Project
Modelling potato yield response to fertilizers and soil nutrients using semi-mechanistic models and machine learning
In this project, we will combine laboratory measurements on soil and potato nutrients with machine learning and semi-mechanistic models, and consider independent variables such as climate, terrain, soil nutrient concentrations and other soil properties, potato uptake, management, and fertilizer application, to explore and model relationships between fertilizer and soil nutrient supply, potato uptake and yield. To this end, large datasets from field experiments and farms will be used to: 1) predict potato yield across space and time; 2) quantify potato yield gaps in China; 3) develop and test a hybrid modelling approach; 4) provide regional recommendations for optimizing fertilizer application.
Potato (Solanum tuberosum L.) is a crop with a high yield potential and is an important crop for food security in temperate regions. China is the world's largest potato producer, representing 28.3% of the total potato planting area in the world (FAOSTAT, 2021). During the past decades, there was an upward trend in potato production in China, with a total production of 99 million tons in 2017, ranking fourth after wheat, corn and rice (Cui et al., 2019). However, the difference between potential yield and actual yield in important potato producing regions in China is substantial. The yield gap between potential yield and actual yield ranges from 17.6 to 48.9 t FM per ha, while the difference between water limited yield and actual yield ranges from 16.2 to 37.8 t FM per ha (Wang et al., 2019). These large yield gaps indicate that there are opportunities to enhance yields by improving management practices.

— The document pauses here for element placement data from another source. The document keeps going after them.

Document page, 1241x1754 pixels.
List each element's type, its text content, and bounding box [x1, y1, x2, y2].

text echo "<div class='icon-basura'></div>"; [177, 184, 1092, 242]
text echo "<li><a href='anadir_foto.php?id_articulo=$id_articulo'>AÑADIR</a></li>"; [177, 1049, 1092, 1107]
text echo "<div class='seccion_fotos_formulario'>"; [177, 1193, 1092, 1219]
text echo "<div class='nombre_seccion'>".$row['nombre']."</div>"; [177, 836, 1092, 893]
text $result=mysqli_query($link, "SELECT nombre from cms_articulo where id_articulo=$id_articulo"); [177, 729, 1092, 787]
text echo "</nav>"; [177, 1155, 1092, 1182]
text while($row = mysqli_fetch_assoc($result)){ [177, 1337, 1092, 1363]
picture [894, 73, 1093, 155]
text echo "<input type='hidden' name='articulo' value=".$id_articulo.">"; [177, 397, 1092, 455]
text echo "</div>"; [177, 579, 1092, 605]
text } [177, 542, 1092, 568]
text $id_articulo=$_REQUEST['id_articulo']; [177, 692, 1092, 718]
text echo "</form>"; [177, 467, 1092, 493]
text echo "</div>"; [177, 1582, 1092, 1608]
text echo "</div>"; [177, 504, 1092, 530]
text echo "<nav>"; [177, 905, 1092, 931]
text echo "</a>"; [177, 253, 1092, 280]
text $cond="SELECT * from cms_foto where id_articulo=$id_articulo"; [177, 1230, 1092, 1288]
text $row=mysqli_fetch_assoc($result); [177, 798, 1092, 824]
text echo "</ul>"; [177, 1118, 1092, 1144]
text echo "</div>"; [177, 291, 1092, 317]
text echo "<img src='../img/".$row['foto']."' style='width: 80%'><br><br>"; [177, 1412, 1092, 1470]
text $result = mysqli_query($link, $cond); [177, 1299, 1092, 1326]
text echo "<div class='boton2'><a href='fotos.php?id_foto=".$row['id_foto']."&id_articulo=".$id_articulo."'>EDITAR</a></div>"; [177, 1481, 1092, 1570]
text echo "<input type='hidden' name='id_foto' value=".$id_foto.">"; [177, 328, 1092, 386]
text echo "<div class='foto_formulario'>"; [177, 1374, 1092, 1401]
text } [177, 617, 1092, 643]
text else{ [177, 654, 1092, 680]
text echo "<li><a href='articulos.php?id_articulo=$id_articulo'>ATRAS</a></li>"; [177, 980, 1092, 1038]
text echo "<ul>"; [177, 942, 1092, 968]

Mechanistic, semi-mechanistic and machine learning models are recognized as a crucial and operational tool in yield prediction and agricultural impact studies. However, both mechanistic models and machine learning models have intrinsic drawbacks for modelling and predicting crop yield and nutrient use efficiencies. Combining the two approaches might improve both the prediction accuracy and interpretability.
The first part of project aims to explain the relationship between explanatory variables (i.e., covariates) and potato yield based on statistical machine learning approaches using the “field experiment dataset”., random forest models (RF) with different cross validation schemes will be used to predict potato yield across space and time. The performance of mode will be evaluated, uncertainty and errors of RF models will be qualified.
In the Second part of project, we will use the field experiment dataset and part of the farms dataset to quantify the potato yield gap and identify factors that can narrow the gap. Potential yield (YP) and water-limited yield (YW) will be estimated by the WOFOST model (World Food Studies) and nutrient-limited yield (YNPK) will be derived from the QUEFTS model (Quantitative Evaluation of the Fertility of Tropical Soils).
In the third part, the hybrid approach consists of using the outputs of a semi-mechanistic model, such as YW, YP, water use efficiency and leaf area index from WOFOST and soil nutrient availability, fertilizer nutrient requirements and YNPK from QUEFTS, as covariates in the machine learning model. In the fourth part, we will provide site-specific fertilizer recommendations based on the models developed in previous sub-projects. This will be done by running the trained models with different fertilizer application levels. With this trained model, predictions of the potato yield and nutrient use efficiency can be obtained for different values and combinations of various fertilizer applications
Results
The model performance is evaluated by 10-fold cross-validation, the model performance was therefore also evaluated by leave-block-out (LBOCV), leave-site-out (LSOCV) and leave-year-out cross-validation (LYOCV).